Click to reveal solution
RSolution
ex_top3 <- mtcars |> group_by(cyl) |> arrange(desc(hp)) |> filter(row_number() <= 3) |> ungroup() # Modern equivalent: ex_top3_v2 <- mtcars |> slice_max(hp, n = 3, by = cyl)

  

Explanation: Sort by hp desc within each cyl, keep rows where row_number <= 3. slice_max is the cleaner alternative in dplyr 1.1+.

After mastering row_number, look at:

  • min_rank(): ties share min rank
  • dense_rank(): ties share rank, no gaps
  • percent_rank() / cume_dist(): relative-position rankings
  • ntile(): split rows into n bins
  • slice_max() / slice_min(): top/bottom n by column (cleaner than filter + row_number)
  • cur_group_rows(): row indices within current group

For modern dplyr code, prefer slice_max(col, n) over arrange(desc(col)) |> filter(row_number() <= n).

FAQ

What does row_number do in dplyr?

row_number() returns 1, 2, 3, ... sequential integers. row_number(x) ranks by x with ties broken by first appearance.

What is the difference between row_number, min_rank, and dense_rank?

row_number always produces unique ranks (ties broken by row order). min_rank gives ties the same rank but leaves gaps (1, 2, 2, 4). dense_rank gives ties the same rank with no gaps (1, 2, 2, 3).

How do I get top n rows per group with row_number?

df |> group_by(g) |> arrange(desc(col)) |> filter(row_number() <= n).

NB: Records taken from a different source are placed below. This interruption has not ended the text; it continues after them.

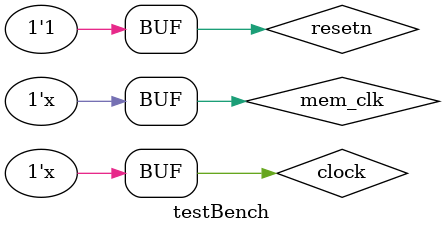
<source format=v>
`timescale 1 ps / 1 ps
module testBench;
	reg resetn,clock,mem_clk;
	wire [31:0] pc,inst,aluout,memout;
   wire imem_clk,dmem_clk;
	
	sc_computer testBench(resetn,clock,mem_clk,pc,inst,aluout,memout,imem_clk,dmem_clk);
	
	initial
		begin
		resetn = 0;
		#10 resetn = 1;
			 clock = 0;
			 mem_clk = 0;
		end
	
	always
		#5 mem_clk = ~mem_clk;
	always
		#10 clock = ~clock;

endmodule

</source>
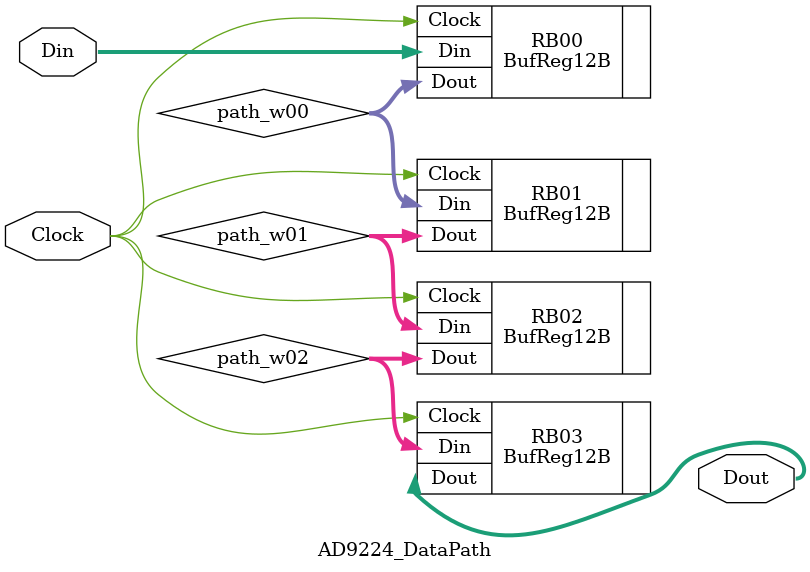
<source format=v>
`timescale	1ns/1ps

module	AD9224_DataPath(Dout, Din, Clock)	;

output	[11:0]	Dout	;
wire	[11:0]	Dout	;

input	[11:0]	Din	;
wire	[11:0]	Din	;

input	Clock	;
wire	Clock	;


wire	[11:0]	path_w00, path_w01, path_w02	;

BufReg12B	RB00(.Dout(path_w00), .Din(Din), .Clock(Clock))	;
BufReg12B	RB01(.Dout(path_w01), .Din(path_w00), .Clock(Clock))	;
BufReg12B	RB02(.Dout(path_w02), .Din(path_w01), .Clock(Clock))	;
BufReg12B	RB03(.Dout(Dout), .Din(path_w02), .Clock(Clock))	;


endmodule

</source>
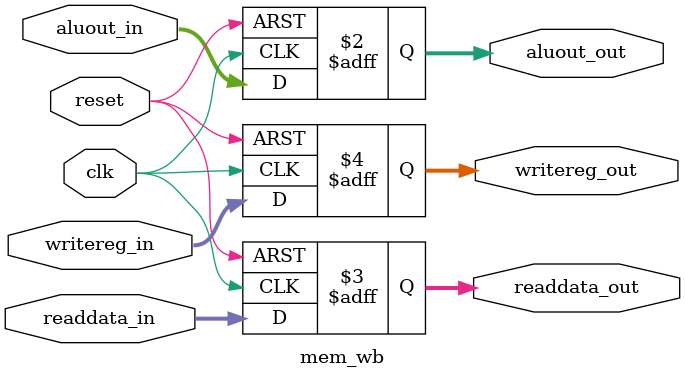
<source format=v>
module mem_wb(
    input clk,
    input reset,
    input [31:0] aluout_in,
    input [31:0] readdata_in,
    input [4:0]  writereg_in,
    output reg [31:0] aluout_out,
    output reg [31:0] readdata_out,
    output reg [4:0]  writereg_out
);

  always @(posedge clk or posedge reset) begin
    if (reset) begin
      aluout_out <= 0;
      readdata_out <= 0;
      writereg_out <= 0;
    end else begin
      aluout_out <= aluout_in;
      readdata_out <= readdata_in;
      writereg_out <= writereg_in;
    end
  end

endmodule

</source>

In dplyr 1.1+, slice_max(col, n, by = g) is cleaner.

Why does row_number reset on grouped tibbles?

Because dplyr applies it per group. To get a global row index, call ungroup() first or use mutate(id = 1:n()) outside the grouping.

What is the difference between row_number() and 1:n()?

1:n() is also valid inside dplyr verbs and produces the same result. row_number() is a window function with full dplyr support; 1:n() is shorter but functionally equivalent for the no-arg case.